Fast alle Männer hatten
jetzt schon die Leishmaniase, die Berglepra. Diese Krankheit, auch Espundia
genannt, das Geschwür des Kautschuksammlers, wird von einem Parasiten hervorgerufen,
dem Leishmania brasiliensis. Er taucht fast nie in städtischer Umgebung
auf und kaum in besiedelten ländlichen Gebieten, wohl aber häufig
in bewaldeten Bergzonen, wo es von Stechmücken wimmelte, die alles, was
unbedeckt ist, überfallen. Im winzigen Darm der Stechmücke entwickelt
sich die Mikrobe. Wenn das Insekt sticht, überträgt es den Erreger
direkt.
Ich kann mich nicht erinnern, jemals Moskitos oder Sumo-Indianer getroffen zu
haben, die an Leishmaniase litten. Es scheint, als hätten Stechmücken
und Leishmania-Parasiten eine besondere Vorliebe für aus der Stadt stammende
Guerilleros. Die Wunden bedecken Hautflächen und Schleimhäute; das
Geschwür wächst, das Loch in der Haut sieht aus wie eine Brackwasserlagune,
eine kleine Kloake.
Wenn die sichtbaren Wunden
geheilt sind, können sie gleichwohl nach einigen Jahren im Inneren der
Nase oder in der Kehle wieder auftreten und sind dann tatsächlich tödlich.

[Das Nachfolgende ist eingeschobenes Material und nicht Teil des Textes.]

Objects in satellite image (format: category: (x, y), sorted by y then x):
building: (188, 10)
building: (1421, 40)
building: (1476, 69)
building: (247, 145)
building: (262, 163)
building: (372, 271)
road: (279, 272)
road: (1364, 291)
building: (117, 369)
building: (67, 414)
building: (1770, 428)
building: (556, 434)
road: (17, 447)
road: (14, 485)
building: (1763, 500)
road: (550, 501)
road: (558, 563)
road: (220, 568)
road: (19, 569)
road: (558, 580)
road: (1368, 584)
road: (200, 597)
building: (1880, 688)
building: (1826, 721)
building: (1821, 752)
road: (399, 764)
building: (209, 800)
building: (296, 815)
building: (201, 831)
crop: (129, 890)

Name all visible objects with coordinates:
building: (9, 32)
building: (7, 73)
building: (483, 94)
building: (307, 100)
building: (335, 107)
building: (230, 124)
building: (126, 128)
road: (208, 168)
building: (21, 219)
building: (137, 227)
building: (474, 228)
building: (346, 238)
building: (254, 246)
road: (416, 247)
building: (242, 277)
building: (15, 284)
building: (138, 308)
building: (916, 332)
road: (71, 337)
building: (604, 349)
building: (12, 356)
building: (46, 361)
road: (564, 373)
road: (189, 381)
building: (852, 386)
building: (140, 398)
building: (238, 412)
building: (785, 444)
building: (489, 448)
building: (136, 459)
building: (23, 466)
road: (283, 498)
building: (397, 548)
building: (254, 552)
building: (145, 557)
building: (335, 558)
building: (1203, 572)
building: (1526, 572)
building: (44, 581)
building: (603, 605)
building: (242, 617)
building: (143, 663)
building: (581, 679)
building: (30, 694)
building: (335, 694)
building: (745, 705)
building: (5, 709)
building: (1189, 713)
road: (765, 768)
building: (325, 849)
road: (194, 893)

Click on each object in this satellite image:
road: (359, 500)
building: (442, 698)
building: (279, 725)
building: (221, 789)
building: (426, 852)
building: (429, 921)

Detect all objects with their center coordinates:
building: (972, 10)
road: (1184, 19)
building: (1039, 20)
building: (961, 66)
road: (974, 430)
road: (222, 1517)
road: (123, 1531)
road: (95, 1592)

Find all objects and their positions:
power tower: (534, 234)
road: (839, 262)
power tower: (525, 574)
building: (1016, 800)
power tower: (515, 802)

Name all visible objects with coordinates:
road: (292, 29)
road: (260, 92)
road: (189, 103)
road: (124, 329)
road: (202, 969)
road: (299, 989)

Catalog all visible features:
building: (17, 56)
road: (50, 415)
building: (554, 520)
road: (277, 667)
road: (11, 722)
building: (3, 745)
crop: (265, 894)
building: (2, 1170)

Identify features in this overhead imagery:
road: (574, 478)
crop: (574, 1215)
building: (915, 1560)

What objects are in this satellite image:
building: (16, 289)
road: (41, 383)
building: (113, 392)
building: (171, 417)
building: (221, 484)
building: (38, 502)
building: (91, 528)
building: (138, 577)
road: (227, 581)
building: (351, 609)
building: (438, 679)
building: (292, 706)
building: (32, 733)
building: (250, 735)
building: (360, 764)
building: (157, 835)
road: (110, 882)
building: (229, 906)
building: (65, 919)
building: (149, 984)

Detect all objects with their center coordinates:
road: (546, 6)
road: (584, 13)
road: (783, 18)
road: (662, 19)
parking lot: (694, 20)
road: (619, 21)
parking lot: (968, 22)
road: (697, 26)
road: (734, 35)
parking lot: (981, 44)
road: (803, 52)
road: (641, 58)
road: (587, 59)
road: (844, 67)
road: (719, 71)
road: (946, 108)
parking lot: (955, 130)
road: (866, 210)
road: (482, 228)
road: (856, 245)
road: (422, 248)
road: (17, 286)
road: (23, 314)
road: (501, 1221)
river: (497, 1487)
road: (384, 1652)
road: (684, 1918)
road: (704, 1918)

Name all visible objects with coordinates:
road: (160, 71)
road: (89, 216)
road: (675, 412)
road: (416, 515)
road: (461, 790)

Einige der Guerilleros bekamen die Krankheit an den unmöglichsten Stellen:
auf einer Hinterbacke, im Gesicht. Mich befiel sie am rechten Ellenbogen. Es
gibt keine Schutzimpfung - so erklärte uns einmal Francisco Butrago, der
ein paar Jahre Medizin studiert hatte -, weder gegen die Leishmaniase noch gegen
die Neigung zur Guerilla. Wir trugen es mit Fassung.